The playgrounds at Haley and Mackrille currently cannot accommodate the number of children at those schools, nor are they accessible to students of all physical, cognitive and medical abilities, Kenny said.

“Regardless of their different learning abilities, children should be able to play on the playground,” she said. “It’s such an important part of childhood development.”

Superintendent of Schools Neil Cavallaro said the Board of Education and city officials have made a determination that the current playgrounds must come down.

“Recently, we’ve received a number of complaints regarding the condition of both playgrounds,” he said.

Cavallaro said a city inspector determined those playgrounds were unsafe, and the school board is in the process of removing them.

“There are missing screws and parts.

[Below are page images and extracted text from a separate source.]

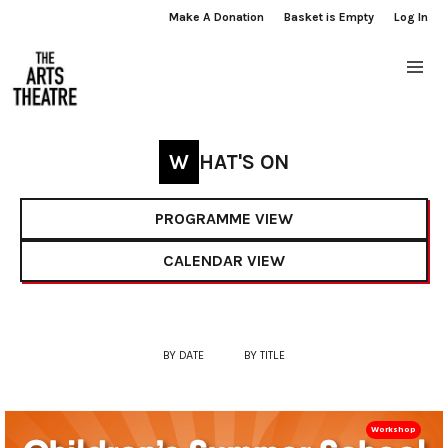
Make A Donation
Basket is Empty
Log In
WHAT'S ON
PROGRAMME VIEW
CALENDAR VIEW
BY DATE
BY TITLE
Workshop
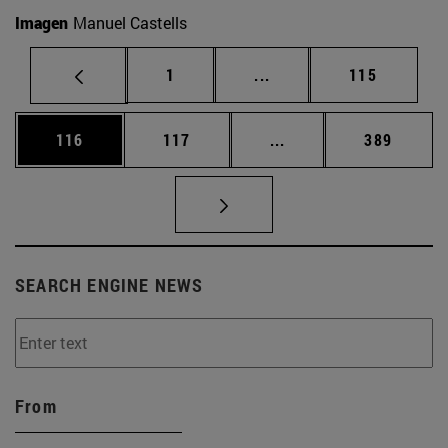
Imagen
Manuel Castells
Page
Intermediate pages Use 
Page
1
...
115
Page
Page
Intermediate pages Us
Page
116
117
...
389
SEARCH ENGINE NEWS
From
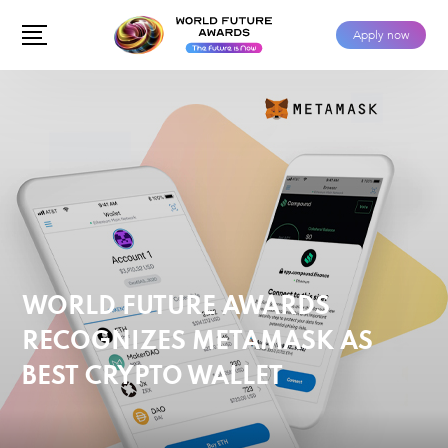
Apply now
WORLD FUTURE AWARDS
RECOGNIZES METAMASK AS
BEST CRYPTO WALLET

They are covered with rust and are a liability to the city,” he said. “Over the years, we’ve done our best to keep them safe and operable, but we no longer have spare parts or the means to fix them. It’s just not worth it.”

Kenny said state bonding money would be tremendously helpful in constructing new, safer playscapes for students.

“It’s really hard to fundraise. You put in hours and hours and raise maybe $1,000. This is a pretty steep challenge for us to raise that money,” she said.

Additionally, during the coronavirus pandemic, Kenny said the PTA Council and other school-based groups were more concerned with reallocating the money they did have in their coffers to address more urgent needs. With the worst of the pandemic apparently behind the city, Kenny said she believes a bonding project for new playgrounds can benefit entire neighborhoods.

“It’s important that schools are highlighted as the hub of the community,” she said. “You want to be proud to say your children are students in West Haven.”